O ato administrativo em vigor permanecerá no mundo jurídico até que algo capaz de alterar esta situação lhe aconteça. No que se refere a anulação de ato administrativo, é INCORRETO:
- A)A anulação deve ocorrer quando há vício no ato, relativo à legalidade ou legitimidade (ofensa à lei ou ao direito como um todo).
Correta: a anulação é cabível quando o ato tem vício de legalidade ou legitimidade, por ofensa à lei ou ao ordenamento jurídico.
- B)Como a anulação retira do mundo jurídico atos com defeito de validade (atos inválidos), ela 12 retroage seus efeitos ao momento da prática do ato, dessa forma, todos os efeitos produzidos pelo ato devem ser desconstituídos.

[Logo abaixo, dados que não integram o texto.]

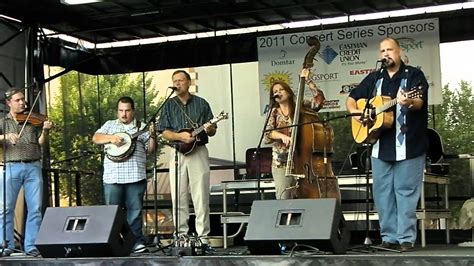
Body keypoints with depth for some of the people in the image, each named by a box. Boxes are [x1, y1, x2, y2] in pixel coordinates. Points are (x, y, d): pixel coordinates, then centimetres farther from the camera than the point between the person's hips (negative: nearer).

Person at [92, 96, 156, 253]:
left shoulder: (141, 128, 13)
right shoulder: (110, 125, 17)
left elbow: (151, 150, 8)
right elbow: (95, 138, 5)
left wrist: (152, 135, -10)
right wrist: (110, 138, -11)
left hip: (135, 176, -1)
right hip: (112, 176, 1)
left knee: (135, 210, 1)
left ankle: (137, 240, 7)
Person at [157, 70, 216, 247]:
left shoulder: (201, 104, 10)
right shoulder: (169, 106, 12)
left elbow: (212, 131, 9)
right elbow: (164, 132, 4)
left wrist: (209, 129, -14)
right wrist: (180, 136, -14)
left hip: (199, 153, -1)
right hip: (177, 153, 1)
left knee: (201, 197, -4)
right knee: (178, 197, -1)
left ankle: (203, 236, -2)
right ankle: (181, 235, 5)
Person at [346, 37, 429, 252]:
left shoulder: (414, 75, -1)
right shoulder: (374, 78, 14)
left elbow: (419, 102, -17)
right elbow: (351, 98, 20)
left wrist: (409, 102, -39)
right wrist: (354, 112, -1)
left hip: (408, 145, -5)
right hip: (380, 146, 6)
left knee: (406, 192, -3)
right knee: (382, 193, 8)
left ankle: (406, 238, 2)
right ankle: (389, 237, 15)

Correta: a anulação, em regra, produz efeito ex tunc e desfaz os efeitos do ato inválido desde sua origem.
- C)O que nunca existe é anulação de um ato por questão de mérito administrativo, ou seja, a esfera do mérito não é passível de controle de legalidade. Isso é a mesma coisa que dizer que um ato nunca pode ser anulado por ser considerado inoportuno ou inconveniente.

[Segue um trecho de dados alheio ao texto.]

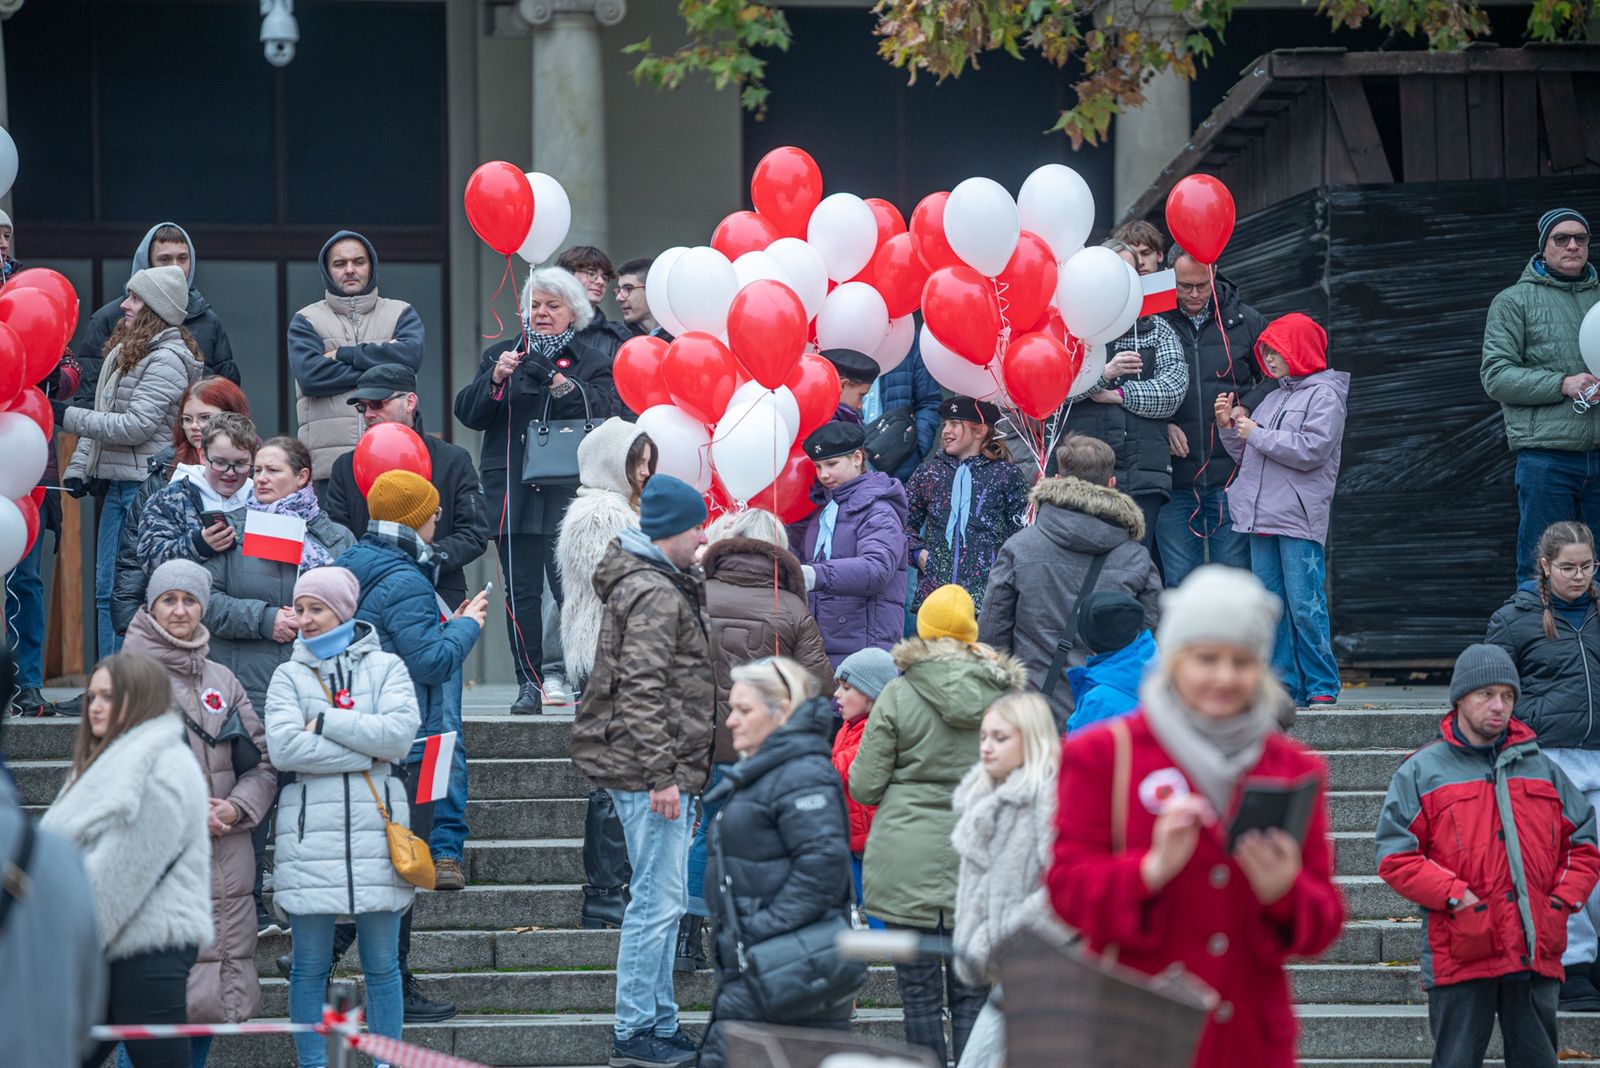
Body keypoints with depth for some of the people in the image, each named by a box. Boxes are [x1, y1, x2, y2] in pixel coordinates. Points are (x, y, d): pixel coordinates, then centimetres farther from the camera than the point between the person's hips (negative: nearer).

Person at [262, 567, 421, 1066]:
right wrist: (363, 751, -10)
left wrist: (324, 722, -10)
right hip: (310, 833, 0)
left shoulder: (385, 668, 7)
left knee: (382, 965, 4)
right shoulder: (289, 676, 8)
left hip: (373, 829, 0)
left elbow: (399, 733, -10)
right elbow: (283, 746, -9)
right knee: (310, 966, 3)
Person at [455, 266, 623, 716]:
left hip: (570, 489, -3)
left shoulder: (594, 359, 10)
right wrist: (495, 380, -10)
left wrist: (558, 383, -20)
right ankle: (529, 683, 0)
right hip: (512, 489, 3)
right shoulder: (500, 354, 19)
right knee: (521, 590, -2)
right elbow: (468, 413, 9)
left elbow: (607, 408, -7)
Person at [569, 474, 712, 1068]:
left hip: (666, 768, 11)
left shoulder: (667, 585, 19)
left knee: (662, 900, 15)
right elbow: (642, 691, -21)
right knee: (659, 899, -8)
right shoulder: (655, 594, -15)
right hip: (648, 769, -11)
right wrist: (662, 775, -24)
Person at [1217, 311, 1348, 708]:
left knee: (1305, 605, -10)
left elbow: (1311, 450, -16)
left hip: (1299, 520, -8)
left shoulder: (1324, 396, -2)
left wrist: (1257, 434, -9)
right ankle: (1283, 684, 10)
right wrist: (1229, 427, 8)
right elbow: (1247, 457, 25)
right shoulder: (1273, 398, 21)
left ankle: (1322, 687, -6)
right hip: (1262, 519, 8)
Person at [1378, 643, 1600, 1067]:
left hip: (1536, 956, 4)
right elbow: (1395, 857, -3)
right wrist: (1456, 897, -14)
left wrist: (1564, 899, 1)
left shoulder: (1541, 768, 16)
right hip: (1460, 958, -3)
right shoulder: (1421, 772, 4)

Correta: mérito administrativo não é objeto de anulação, mas de revogação, pois envolve conveniência e oportunidade.
- D)Por conta da anulação do ato administrativo, o servidor terá que devolver as remunerações já recebidas, decorrentes de seu trabalho.

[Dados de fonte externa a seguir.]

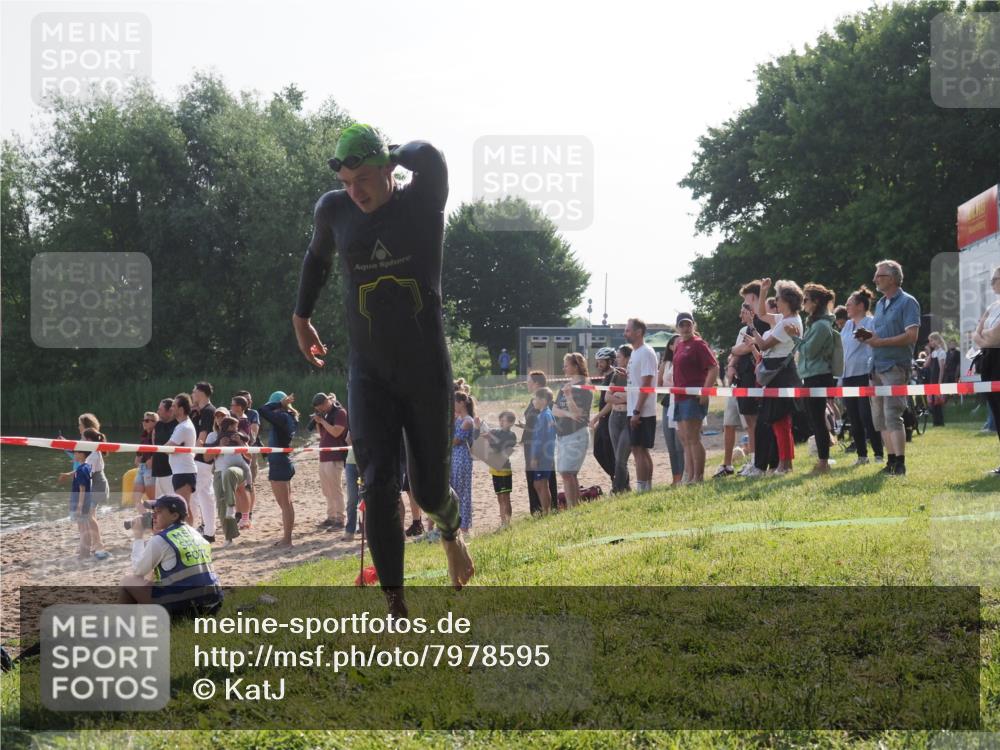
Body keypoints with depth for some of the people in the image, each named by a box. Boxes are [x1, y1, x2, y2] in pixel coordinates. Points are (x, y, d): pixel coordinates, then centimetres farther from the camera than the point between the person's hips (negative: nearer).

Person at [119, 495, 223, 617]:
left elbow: (138, 570, 3)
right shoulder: (196, 535, 13)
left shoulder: (160, 540, -8)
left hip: (179, 607, -7)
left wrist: (138, 537, 13)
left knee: (128, 581, 10)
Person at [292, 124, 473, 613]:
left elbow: (427, 156, -28)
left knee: (430, 490, 6)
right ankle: (396, 608, -9)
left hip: (427, 372, -1)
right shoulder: (334, 210, 1)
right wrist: (301, 316, 26)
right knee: (379, 488, -12)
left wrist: (397, 156, -8)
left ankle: (450, 533, 44)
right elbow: (317, 257, 22)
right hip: (369, 374, 2)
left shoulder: (423, 202, -7)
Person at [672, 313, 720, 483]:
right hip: (680, 397, 9)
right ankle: (690, 478, 11)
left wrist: (705, 391, -19)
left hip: (694, 397, -9)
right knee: (685, 441, 8)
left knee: (692, 438, -11)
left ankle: (698, 477, -8)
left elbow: (714, 367, -14)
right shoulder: (679, 346, 17)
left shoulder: (698, 344, -7)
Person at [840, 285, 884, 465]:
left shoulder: (871, 323, -6)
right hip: (848, 376, 7)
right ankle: (861, 455, 14)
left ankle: (879, 454, -1)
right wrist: (840, 379, 15)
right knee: (854, 418, 8)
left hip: (864, 375, -7)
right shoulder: (847, 325, 16)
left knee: (867, 416, -8)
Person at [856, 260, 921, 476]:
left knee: (892, 414, -14)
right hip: (877, 367, 8)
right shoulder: (880, 304, 18)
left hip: (895, 366, -8)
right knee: (879, 417, 8)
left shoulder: (907, 302, -6)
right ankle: (891, 461, 15)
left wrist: (880, 341, -18)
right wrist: (868, 335, 4)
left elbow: (911, 336, -16)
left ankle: (900, 464, -12)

Errada: a remuneração recebida de boa-fé por serviço efetivamente prestado, em regra, não deve ser devolvida.
- E)Na hipótese de a anulação de um ato afetar interesse do administrado, modificando desfavoravelmente sua situação jurídica, deve ser instaurado procedimento administrativo em que se dê a ele oportunidade de contraditório prévio, isto é, seja-lhe formalmente facultado apresentar, previamente à anulação, alegações que eventualmente demonstrem ser ela indevida.
Correta: se a anulação prejudicar o administrado, deve ser assegurado contraditório prévio, em respeito ao art. 5º, LV, da Constituição.
Gabarito: D
A anulação do ato administrativo acontece quando o ato nasce com vício de legalidade. Em regra, ela tem efeito retroativo (ex tunc), isto é, desfaz o ato desde a sua origem, como se ele não pudesse ter existido validamente. Isso é diferente da revogação, que mexe no ato por motivo de conveniência e oportunidade, olhando para frente. No controle de legalidade, não cabe discutir mérito administrativo. Então, se o problema é ilegalidade, o caminho é anular; se o problema é escolha administrativa, o tema é revogação. E, quando a anulação atinge a situação de alguém, pode ser necessário garantir contraditório e ampla defesa, conforme a Constituição, art. 5º, LV, especialmente se a medida puder prejudicar o interessado. O ponto que derruba a letra D é a devolução das remunerações já recebidas pelo servidor. A orientação dominante do STF e do STJ é que, em regra, valores recebidos de boa-fé e em razão de trabalho efetivamente prestado não precisam ser devolvidos, porque têm natureza alimentar. Não faz sentido cobrar de volta salário por serviço já entregue, como se o relógio pudesse voltar atrás. Por isso, a alternativa D está errada. A anulação do ato pode retirar a validade do ato para o futuro e até produzir efeitos retroativos, mas isso não autoriza, automaticamente, exigir restituição de remuneração já paga quando houve boa-fé e efetiva prestação do trabalho.